_What is being asked_:
Among the lines below, count those that include "exécution", and state the count alone.

_Records to use_:

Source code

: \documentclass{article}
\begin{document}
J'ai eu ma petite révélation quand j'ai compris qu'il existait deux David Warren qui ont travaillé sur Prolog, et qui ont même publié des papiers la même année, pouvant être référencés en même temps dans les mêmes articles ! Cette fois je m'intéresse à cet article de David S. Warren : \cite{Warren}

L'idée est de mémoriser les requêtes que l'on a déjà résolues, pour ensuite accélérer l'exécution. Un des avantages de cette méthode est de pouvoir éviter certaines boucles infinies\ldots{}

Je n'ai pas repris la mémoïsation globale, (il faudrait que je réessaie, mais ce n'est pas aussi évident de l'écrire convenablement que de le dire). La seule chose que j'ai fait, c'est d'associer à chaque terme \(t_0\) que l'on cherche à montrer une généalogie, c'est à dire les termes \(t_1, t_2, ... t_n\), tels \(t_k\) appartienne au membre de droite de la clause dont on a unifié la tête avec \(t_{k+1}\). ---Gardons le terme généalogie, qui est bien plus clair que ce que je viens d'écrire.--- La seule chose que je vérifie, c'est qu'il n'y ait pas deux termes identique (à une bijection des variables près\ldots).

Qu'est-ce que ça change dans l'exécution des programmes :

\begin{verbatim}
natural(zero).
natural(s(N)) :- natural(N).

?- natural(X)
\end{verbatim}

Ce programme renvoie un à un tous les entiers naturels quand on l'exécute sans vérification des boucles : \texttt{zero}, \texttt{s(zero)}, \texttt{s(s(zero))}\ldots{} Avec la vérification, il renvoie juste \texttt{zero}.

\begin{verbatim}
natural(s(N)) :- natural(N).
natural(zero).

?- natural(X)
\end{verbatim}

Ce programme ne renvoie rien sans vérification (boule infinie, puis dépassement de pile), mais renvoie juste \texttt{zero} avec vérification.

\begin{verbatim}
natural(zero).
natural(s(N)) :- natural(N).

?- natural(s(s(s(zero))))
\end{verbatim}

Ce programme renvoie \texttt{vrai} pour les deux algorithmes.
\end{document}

_Reply_:
2